The impact of COVID-19 is beginning to ease in a growing number of countries, and the lives of more and more people are gradually returning to normal. But in the United States, the world’s only superpower, there are still more than 20,000 new infections each day. Washington’s failure to respond effectively to the challenges posed by the outbreak has led some American politicians to try to absolve themselves of responsibility by spreading rumors about the origins of the novel coronavirus.
One such rumor is that the virus escaped from a laboratory in Wuhan, the city where it was first identified. But in an article published by National Geographic, the director of the U.S. National Institute of Allergy and Infectious Diseases and one of the leading health experts on the White House Coronavirus Task Force, Anthony Fauci, publicly dismissed the suggestion that the virus was manmade or genetically modified based on the available evidence.
The World Health Organization’s technical lead on COVID-19, Doctor Maria Van Kerkhove, told the press that the 15,000 full genome sequences done of the virus showed “this virus is of natural origin.” John Ratcliffe, President Donald Trump’s nominee for director of national intelligence, told a Senate Intelligence Committee hearing that he had not seen evidence that the virus originated in a Wuhan lab or a food market in that city.
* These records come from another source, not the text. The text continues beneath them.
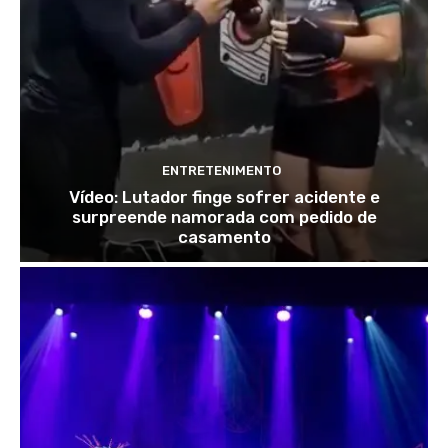
ENTRETENIMENTO
Vídeo: Lutador finge sofrer acidente e
surpreende namorada com pedido de
casamento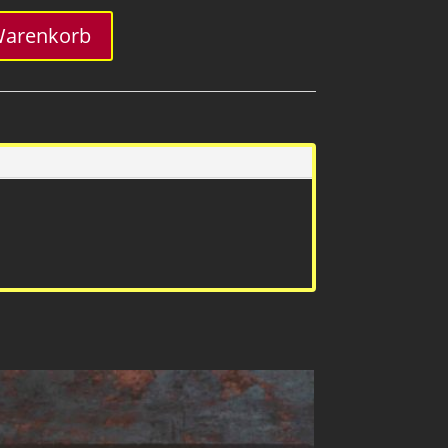
Warenkorb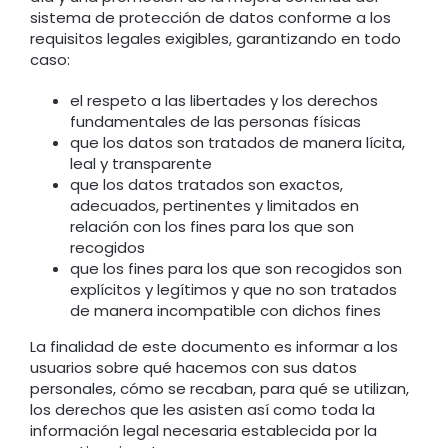
sistema de protección de datos conforme a los
requisitos legales exigibles, garantizando en todo
caso:
el respeto a las libertades y los derechos
fundamentales de las personas físicas
que los datos son tratados de manera lícita,
leal y transparente
que los datos tratados son exactos,
adecuados, pertinentes y limitados en
relación con los fines para los que son
recogidos
que los fines para los que son recogidos son
explícitos y legítimos y que no son tratados
de manera incompatible con dichos fines
La finalidad de este documento es informar a los
usuarios sobre qué hacemos con sus datos
personales, cómo se recaban, para qué se utilizan,
los derechos que les asisten así como toda la
información legal necesaria establecida por la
And the former general counsel of the Federal Bureau of Investigation, Andrew Weissmann, said these claims about the virus were as ridiculous as the suggestion from President Trump that injections of disinfectant could be a cure for the virus.
Another tactic some lawmakers are using to distract attention from Washington’s failures to bring the COVID-19 outbreak under control is to talk about a decoupling from China.
Early in the COVID-19 outbreak in China, some American officials claimed that the outbreak would speed up the return of manufacturing to the United States, creating more jobs at home. Instead, the U.S. economy has just experienced its biggest quarterly downturn since the 2008 financial crisis. According to data from the ADP Research Institute, more than 20 million Americans lost their jobs in April, more than double the total number of jobs lost during the 2008 crisis.
Despite this calamitous situation, senior voices including the White House economic advisers Peter Navarro and Larry Kudlow are still advocating for the withdrawal of U.S. capital from China and want to see a decoupling of the world’s two largest economies. According to reports by Reuters, the Trump administration is “turbo-charging” an initiative to remove China from global industrial supply chains.
But the reality on the ground is that U.S.-funded enterprises are expanding their presence in China. These companies range from the well-known retailers Starbucks and Walmart, to new energy vehicle market leader Tesla, and to the energy giant ExxonMobil. Protectionist voices can call on firms like these to come home, but talk is cheap, and these companies can see the obvious benefits of investing in China’s massive market.
No amount of talking can erase the reality that Washington is falling behind many other parts of the world when it comes to the hard work of bringing the COVID-19 pandemic under control. A huge number of American lives have been lost, and the number of new cases doesn’t look ready to fall sharply anytime soon. It’s time for Washington to face up to the major challenge it faces at home, instead of deflecting blames abroad.